■ **Parts of the exercise**:
• A. List every four-digit year mentioned in the article about Syria's chemical weapons, in the order they first appear.
• B. Answer these questions using the article about Syria's chemical weapons.
(i) How many people were killed in the alleged chemical gas attack near Damascus?
(ii) How many of the outstanding issues reported by the OPCW Secretariat have been fulfilled?
(iii) How many people did the 2018 chlorine attack kill?

■ **Text for analysis**:
THE HAGUE: The world’s chemical watchdog said Monday that it was “seriously concerned” by large gaps in Syria’s declaration about its chemical weapons stockpile, as large quantities of potentially banned warfare agents might be involved.
Syria agreed in 2013 to join the Organization for the Prohibition of Chemical Weapons, shortly after an alleged chemical gas attack killed more than 1,400 people near Damascus.
“Despite more than a decade of intensive work, the Syrian Arab Republic chemical weapons dossier still cannot be closed,” the watchdog’s director-general Fernando Arias told delegates at the OPCW’s annual meeting.
The Hague-based global watchdog has previously accused President Bashar Assad’s regime of continued attacks on civilians with chemical weapons during the Middle Eastern country’s brutal civil war.
“Since 2014, the (OPCW) Secretariat has reported a total of 26 outstanding issues of which seven have been fulfilled,” in relation to chemical weapon stockpiles in Syria, Arias said.
“The substance of the remaining 19 outstanding issues is of serious concern as it involves large quantities of potentially undeclared or unverified chemical warfare agents and chemical munitions,” he told delegates.
Syria’s OPCW voting rights were suspended in 2021, an unprecedented rebuke, following poison gas attacks on civilians in 2017.
Last year the watchdog blamed Syria for a 2018 chlorine attack that killed 43 people, in a long-awaited report on a case that sparked tensions between Damascus and the West.
Damascus has denied the allegations and insisted it has handed over its stockpiles.
Syria’s civil war broke out in 2011 after the government’s repression of peaceful demonstrations escalated into a deadly conflict that pulled in foreign powers and global jihadists.
The war has killed more than half a million people, displaced millions, and ravaged the country’s infrastructure and industry.

Source records

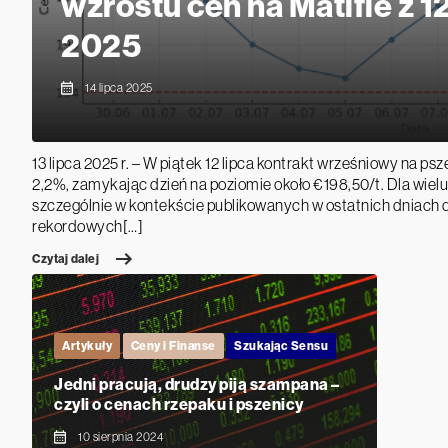
wzrostu cen na Matifie z 12
2025
14 lipca 2025
13 lipca 2025 r. – W piątek 12 lipca kontrakt wrześniowy na psz
2,2%, zamykając dzień na poziomie około €198,50/t. Dla wiel
szczególnie w kontekście publikowanych w ostatnich dniach
rekordowych[…]
Czytaj dalej
Artykuły
Ceny i Finanse
Szukając Sensu
Jedni pracują, drudzy piją szampana –
czyli o cenach rzepaku i pszenicy
10 sierpnia 2024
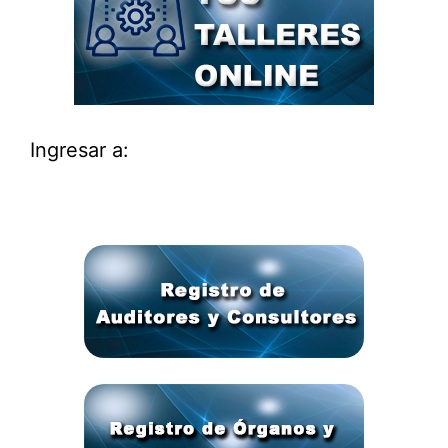
Ingresar a:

■ **Outputs for the tasks**:
• A. 2013, 2014, 2021, 2017, 2018, 2011

• B.
(i) More than 1,400 people
(ii) Seven
(iii) 43 people